Ja jak miałem sprawy wyjaśniające , czyli ? . Osoba nadużywająca alkohol , to taka , którą widziano trzy razy pod wpływem alkoholu . W tym , że to świadek zeznania stwierdza , czy oskarżony był pod dużym wpływem czy nie ! . Oczywiście muszą być świadkowie zdarzenia/zdarzeń /min 2 osoby , w skrajnych przypadkach 3 / lub ktoś pokornie sam się przyznał . Lecz sprawy alkoholu są przedawnione po dwóch latach ? . Skąd wiem , wyjaśniałem swoje sprawy ze starszymi a mediatorem był obwodowy z wiadomością do Nadarzyna . Starsi popełnili błędy proceduralne ze mną , dotyczy komitetu sądowniczego . Obwodowy w trakcie spraw wyjaśniających spytał się mnie , czy oddam starszego do zboru/śj do Sądu ? . Jeżeli tak , to przewodniczący zboru będzie wykluczony . Oczywiście listy polecone do Nadarzyna przechowuje do chwili obecnej . Dlatego osobiście uważam , że starsi prowadzą samowolką w sprawie wykluczeń ze zboru . Robią , co uważają , że jest dla nich dobre . I ZASADA JEST TAKA - JEDNOSTKA W ZBORZE SIĘ NIE LICZY. Nie okazałem pokory i nie przyznałem się do winy a oficjalnie zostałem upomniany . Jak to udowodniłem , przewodniczący zboru powiedział , że można udowodnić mu coś innego i go czyli mnie wykluczyć . Po krótkim czasie napisałem list , że nie chcę być już śj . Dlatego uważam , że każdy , który studiuje Biblie ze śj , powinien być oficjalnie poinformowany , jakie ma prawa , jak może się bronić przed zarzutami . Sj , powinni wydać oddzielną książkę , która będzie poruszać tą kwestie razem z przykładami innych komitetów sądowniczych .to pisane prawo?

Donosicielstwo
#121
Napisano 2010-10-21, godz. 10:20
#122
Napisano 2010-10-22, godz. 07:35
Starsi popełnili błędy proceduralne ze mną , dotyczy komitetu sądowniczego . Obwodowy w trakcie spraw wyjaśniających spytał się mnie , czy oddam starszego do zboru/śj do Sądu ? . Jeżeli tak , to przewodniczący zboru będzie wykluczony
No proszę. A po moim komitecie starsi byli "święci" i nietykalni. Pisałem do Nadarzyna ale nie otrzymałem odpowiedzi.

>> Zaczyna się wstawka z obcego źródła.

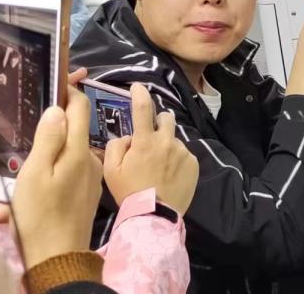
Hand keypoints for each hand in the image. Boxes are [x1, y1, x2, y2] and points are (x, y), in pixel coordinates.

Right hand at [0, 69, 92, 223]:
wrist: (58, 260)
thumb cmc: (40, 215)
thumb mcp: (35, 172)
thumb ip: (48, 137)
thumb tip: (58, 108)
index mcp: (78, 150)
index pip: (80, 107)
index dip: (69, 91)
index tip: (55, 82)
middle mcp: (91, 160)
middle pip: (74, 129)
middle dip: (54, 126)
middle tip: (29, 133)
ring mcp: (91, 178)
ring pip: (68, 154)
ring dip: (47, 157)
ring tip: (22, 175)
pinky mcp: (87, 194)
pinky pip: (68, 175)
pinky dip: (50, 179)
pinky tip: (28, 196)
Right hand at [103, 83, 198, 214]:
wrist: (153, 217)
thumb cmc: (129, 193)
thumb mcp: (110, 170)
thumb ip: (116, 146)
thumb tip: (128, 137)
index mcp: (144, 141)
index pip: (142, 108)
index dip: (139, 93)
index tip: (138, 87)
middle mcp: (166, 141)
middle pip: (166, 117)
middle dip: (159, 122)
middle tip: (151, 137)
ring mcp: (182, 152)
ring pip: (174, 139)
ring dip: (167, 144)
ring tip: (160, 165)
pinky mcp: (193, 163)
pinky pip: (184, 154)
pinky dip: (177, 159)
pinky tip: (170, 175)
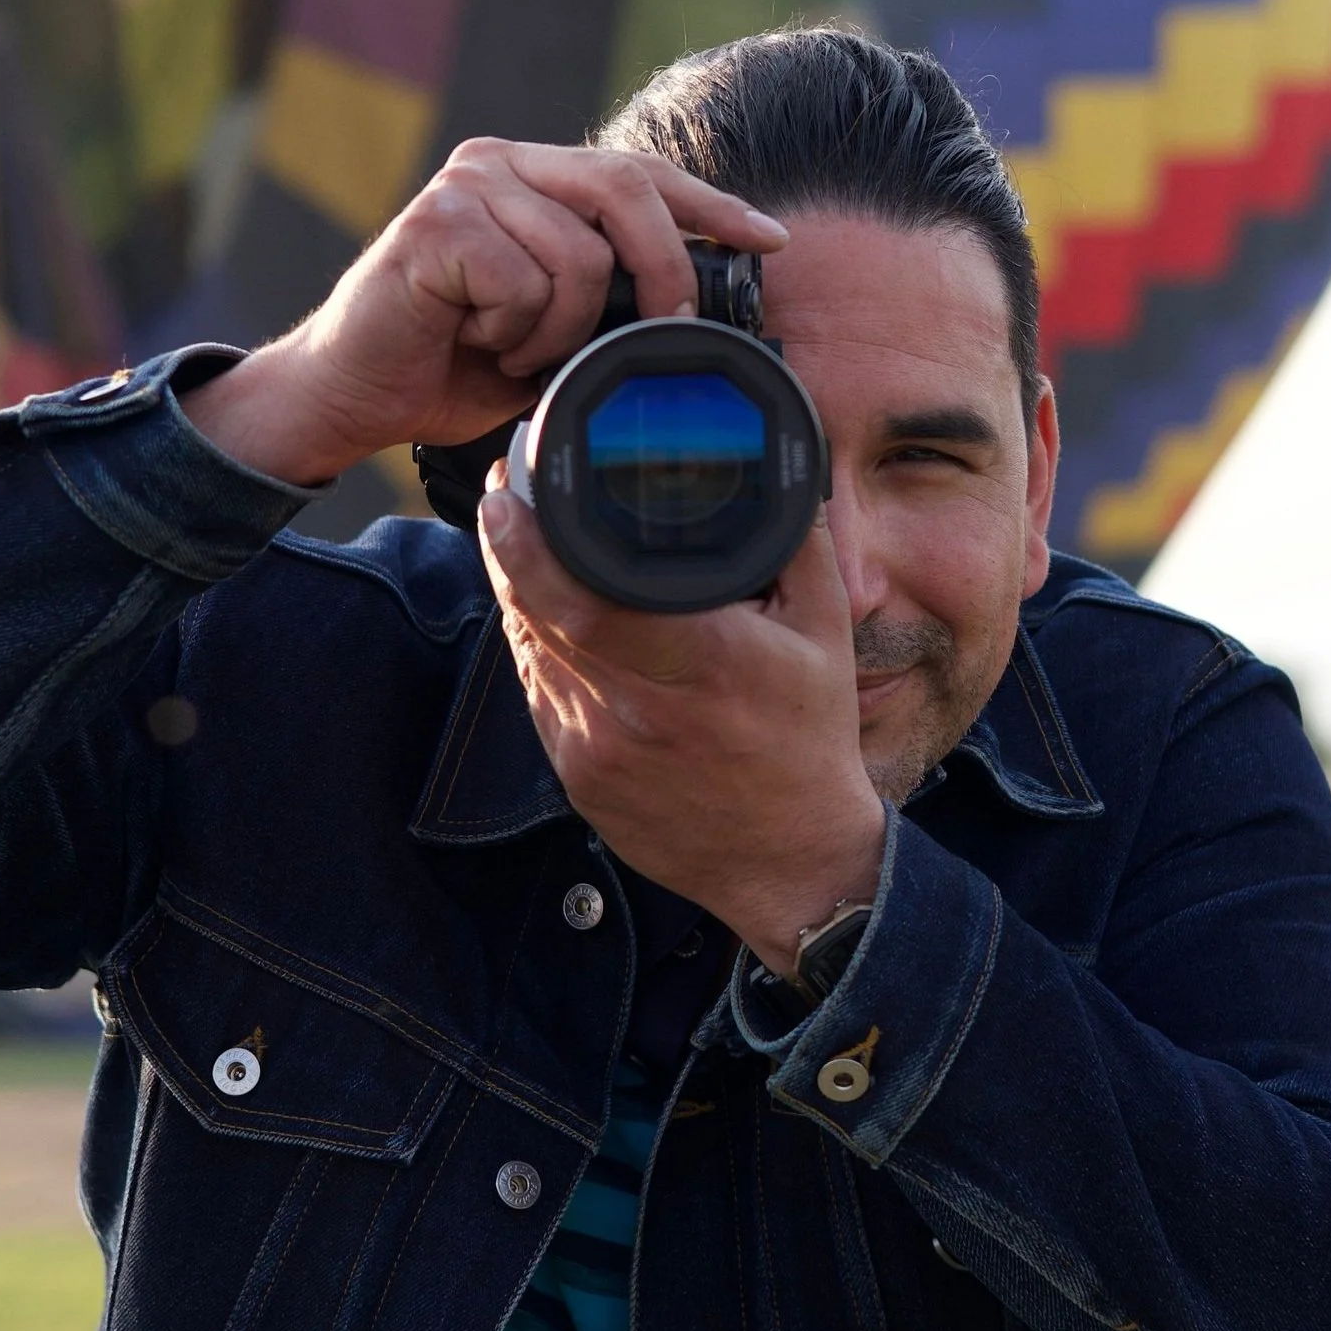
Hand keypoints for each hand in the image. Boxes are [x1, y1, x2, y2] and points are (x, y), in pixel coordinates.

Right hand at [179, 140, 786, 485]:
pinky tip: (476, 341)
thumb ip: (613, 299)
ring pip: (578, 255)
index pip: (642, 174)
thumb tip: (704, 306)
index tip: (771, 240)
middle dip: (664, 269)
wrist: (352, 394)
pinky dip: (515, 334)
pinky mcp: (434, 223)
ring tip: (515, 351)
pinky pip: (525, 283)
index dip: (712, 207)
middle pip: (625, 191)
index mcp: (534, 176)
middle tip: (664, 331)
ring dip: (560, 330)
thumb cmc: (452, 365)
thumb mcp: (555, 329)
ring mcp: (465, 185)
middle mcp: (501, 162)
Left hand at [478, 481, 886, 976]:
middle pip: (535, 615)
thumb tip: (776, 468)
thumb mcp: (826, 633)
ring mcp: (595, 749)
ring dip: (517, 595)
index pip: (581, 597)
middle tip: (505, 496)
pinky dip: (537, 648)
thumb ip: (798, 544)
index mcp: (697, 663)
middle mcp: (635, 708)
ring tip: (521, 545)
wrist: (789, 862)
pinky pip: (538, 693)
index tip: (505, 495)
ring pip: (529, 651)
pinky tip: (548, 618)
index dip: (525, 545)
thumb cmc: (809, 743)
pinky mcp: (576, 777)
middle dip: (507, 549)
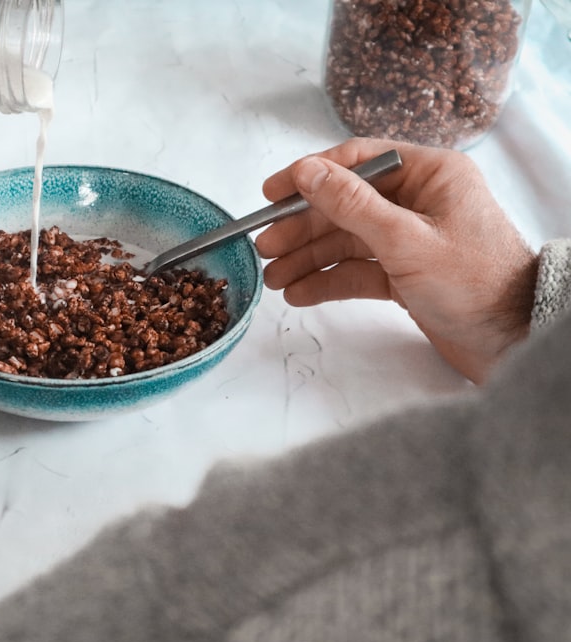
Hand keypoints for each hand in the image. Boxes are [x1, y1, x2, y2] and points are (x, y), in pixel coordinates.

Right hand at [255, 138, 538, 383]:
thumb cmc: (476, 283)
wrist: (514, 341)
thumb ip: (351, 204)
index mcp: (430, 175)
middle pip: (344, 205)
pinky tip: (300, 293)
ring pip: (346, 241)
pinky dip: (328, 280)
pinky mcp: (405, 275)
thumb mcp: (406, 240)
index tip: (272, 194)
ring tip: (274, 278)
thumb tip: (307, 172)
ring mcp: (410, 239)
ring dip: (308, 258)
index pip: (357, 161)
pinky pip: (357, 270)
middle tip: (266, 246)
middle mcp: (419, 202)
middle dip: (302, 228)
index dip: (310, 175)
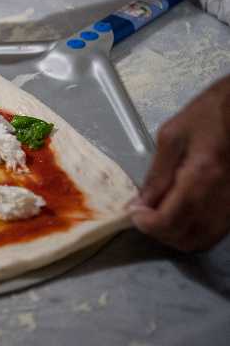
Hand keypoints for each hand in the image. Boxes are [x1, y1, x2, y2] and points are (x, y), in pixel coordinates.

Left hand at [130, 75, 229, 251]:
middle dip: (159, 233)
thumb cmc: (210, 114)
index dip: (146, 224)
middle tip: (144, 214)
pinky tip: (180, 213)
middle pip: (186, 238)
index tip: (133, 212)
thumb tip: (141, 201)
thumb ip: (157, 173)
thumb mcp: (172, 136)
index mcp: (202, 177)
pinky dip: (194, 231)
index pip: (169, 221)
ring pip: (203, 240)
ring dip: (176, 235)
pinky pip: (215, 231)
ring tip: (159, 214)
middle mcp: (222, 198)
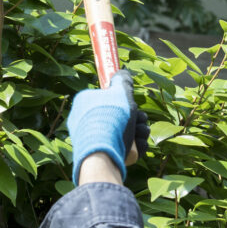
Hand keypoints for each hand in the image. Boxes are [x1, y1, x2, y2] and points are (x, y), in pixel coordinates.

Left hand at [67, 69, 148, 183]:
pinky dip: (133, 146)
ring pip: (123, 131)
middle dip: (136, 118)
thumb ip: (123, 81)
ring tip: (140, 134)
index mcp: (85, 103)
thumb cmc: (111, 120)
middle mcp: (86, 120)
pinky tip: (137, 145)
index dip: (124, 100)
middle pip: (120, 115)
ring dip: (138, 132)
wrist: (102, 155)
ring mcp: (93, 139)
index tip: (132, 104)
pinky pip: (120, 146)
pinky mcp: (101, 155)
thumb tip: (122, 72)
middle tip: (141, 120)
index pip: (109, 97)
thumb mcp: (121, 93)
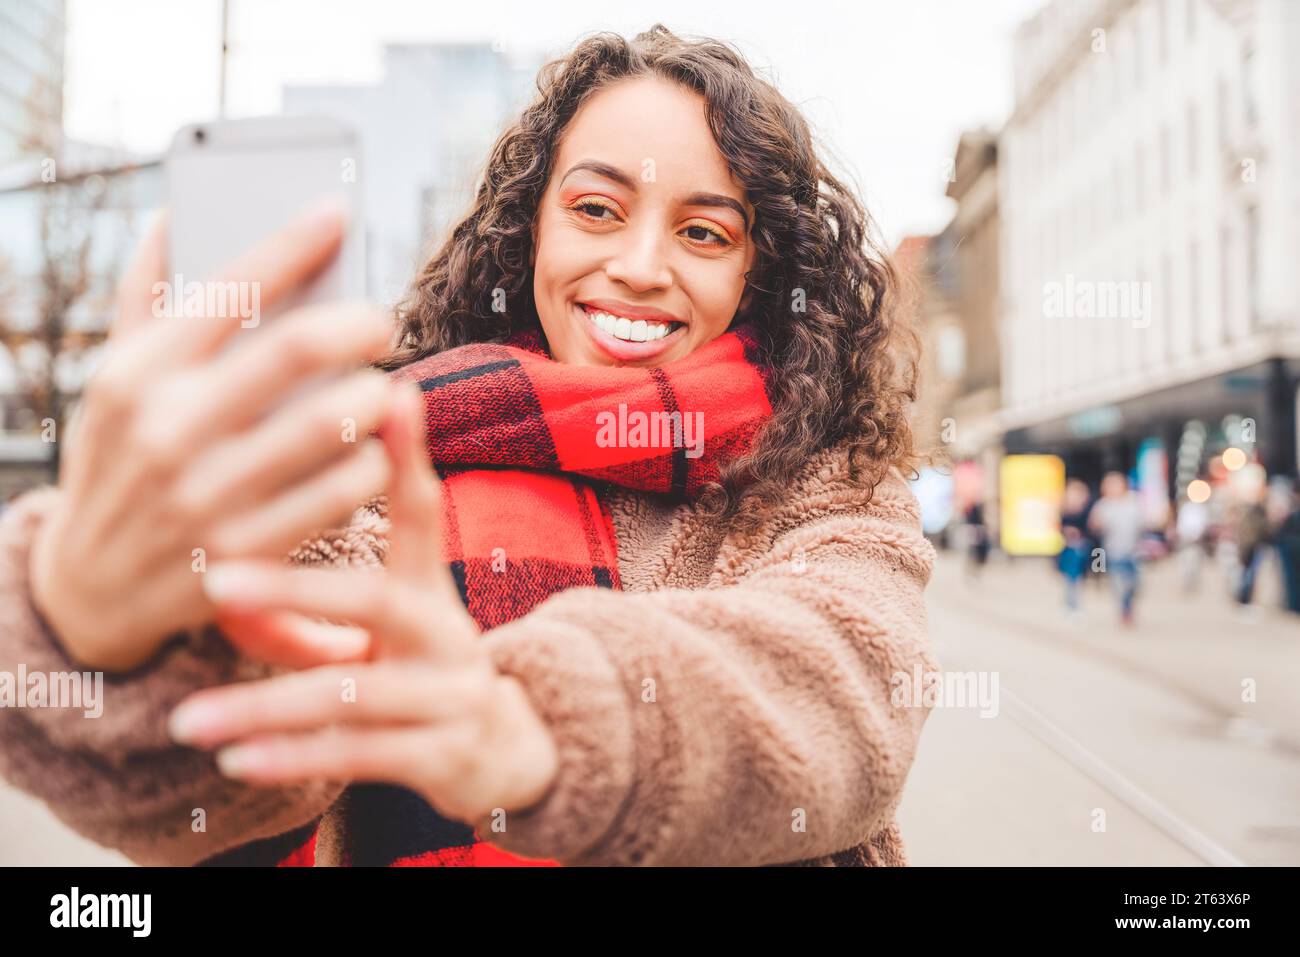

Dlatego osobiście uważam , że starsi prowadzą samowolką w sprawie wykluczeń ze zboru . Robią , co uważają , że jest dla nich dobre . I ZASADA JEST TAKA - JEDNOSTKA W ZBORZE SIĘ NIE LICZY. Nie okazałem pokory i nie przyznałem się do winy a oficjalnie zostałem upomniany
Dokładnie tak samo było u mnie. Interpretowali wszystko jak im się podobało. Gdy wykazywałem im, że są w błędzie, powtarzali od nowa to co wcześniej powiedzieli. Zamiast trzymać się aspektu tematu, wracali do tego co już było mówione. Nie mieli argumentów.
#123
Napisano 2010-11-06, godz. 11:12
W jakiej sypialni, naiwniaku?Widzę, że organizacja nadal ciągnie tę żenującą farsę czyli dwóch świadków w sypialni.

#124
Napisano 2010-11-07, godz. 15:13
zdjęc nie trzeba wystraczą zeznania siostry Eugenii
Użytkownik jb edytował ten post 2010-11-07, godz. 22:56
Proszę wszystkich o merytoryczne wypowiedzi dot. tematu.